Auf der Suche nach einer Künstlerin
Der Kastanien-Baum etwa, den Heike Endemann wieder aufhübschte, zollte Sturm Ela im vergangenen Jahr Tribut. Doch aus dem verletzten Baum sollte kein Feuerholz werden. Ulrich Daduna, Gründer des Projekts, ging bewusst auf die Suche nach einer Frau, die dem Baum künstlerisch Leben einhauchen sollte.
22 Bäume gestaltet
"Es ist nicht ganz so einfach, Frauen zu finden, die so etwas machen", sagt der Vorsitzende des Gelsenkirchener Kunstvereins. Das zeigt vor allem die Liste der 22 Künstler, die vor Heike Endemann einen Baum im Berger Park gestalteten. Nach Nicola Dormagen im Jahr 1998 ist Endemann die zweite Frau auf der Liste - Kettensägen sind wohl doch noch eher was für große Jungs. Für die zierliche Endemann offenbar auch.

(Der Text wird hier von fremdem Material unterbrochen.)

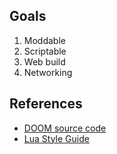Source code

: ## Goals
1. Moddable
2. Scriptable
3. Web build
4. Networking

## References
- [DOOM source code](https://github.com/id-Software/DOOM)
- [Lua Style Guide](https://github.com/luarocks/lua-style-guide)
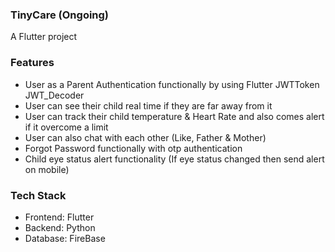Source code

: ### TinyCare (Ongoing)

A Flutter project

### Features
- User as a Parent Authentication functionally by using Flutter JWTToken JWT_Decoder
- User can see their child real time if they are far away from it
- User can track their child temperature & Heart Rate and also comes alert if it overcome a limit
- User can also chat with each other (Like, Father & Mother)
- Forgot Password functionally with otp authentication
- Child eye status alert functionality (If eye status changed then send alert on mobile)

### Tech Stack

- Frontend: Flutter
- Backend: Python
- Database: FireBase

Kunst im Grünen: Kunst am Baum
Das erstaunliche an Endemanns Werk ist, dass die Künstlerin dem Baum tatsächlich wieder so etwas wie Leben eingehaucht zu haben scheint. Jedenfalls wachsen an ihm wieder erste neue Zweige. Es ist ein Kunstwerk, das sich verändert. Und was sagt die Künstlerin dazu? "Das macht mir nix, das finde ich sogar gut", verrät Endemann, die seit 2004 selbstständige Bildhauerin in Radolfzell am Bodensee ist. Dort gestaltet sie verschiedenste Arbeiten mit ihrem Lieblingsmaterial: dem Holz.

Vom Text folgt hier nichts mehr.